[begin EXERCISE DATA]

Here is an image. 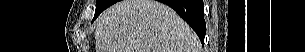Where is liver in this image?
Listing matches in <instances>:
<instances>
[{
  "label": "liver",
  "instance_id": "liver-1",
  "mask_svg": "<svg viewBox=\"0 0 305 52\" xmlns=\"http://www.w3.org/2000/svg\"><path fill=\"white\" fill-rule=\"evenodd\" d=\"M96 52H199L196 34L167 5L155 0H122L96 23Z\"/></svg>",
  "mask_w": 305,
  "mask_h": 52
}]
</instances>
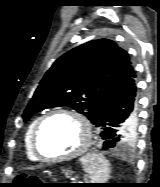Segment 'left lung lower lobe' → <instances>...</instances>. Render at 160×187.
Listing matches in <instances>:
<instances>
[{
  "mask_svg": "<svg viewBox=\"0 0 160 187\" xmlns=\"http://www.w3.org/2000/svg\"><path fill=\"white\" fill-rule=\"evenodd\" d=\"M133 70L130 78L103 101L94 125L99 128L102 140L101 149L128 147L122 144L130 137L137 125V87Z\"/></svg>",
  "mask_w": 160,
  "mask_h": 187,
  "instance_id": "1",
  "label": "left lung lower lobe"
}]
</instances>
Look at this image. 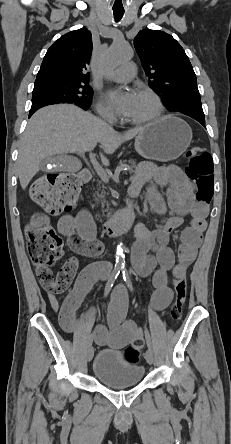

[end EXERCISE DATA]

WHAT YOU WILL DO ::
Can you set down word for word the part of the data that opens with the line containing "Segment 'left lung" and runs through the end of the data, with the pictures left out?

PROBLEM SOLUTION ::
Segment 'left lung lower lobe' → <instances>...</instances>. Render at 160×187.
Listing matches in <instances>:
<instances>
[{
  "mask_svg": "<svg viewBox=\"0 0 160 187\" xmlns=\"http://www.w3.org/2000/svg\"><path fill=\"white\" fill-rule=\"evenodd\" d=\"M133 70L130 78L103 101L94 125L99 128L102 140L101 149L128 147L122 144L130 137L137 125V87Z\"/></svg>",
  "mask_w": 160,
  "mask_h": 187,
  "instance_id": "1",
  "label": "left lung lower lobe"
}]
</instances>
Look at this image. 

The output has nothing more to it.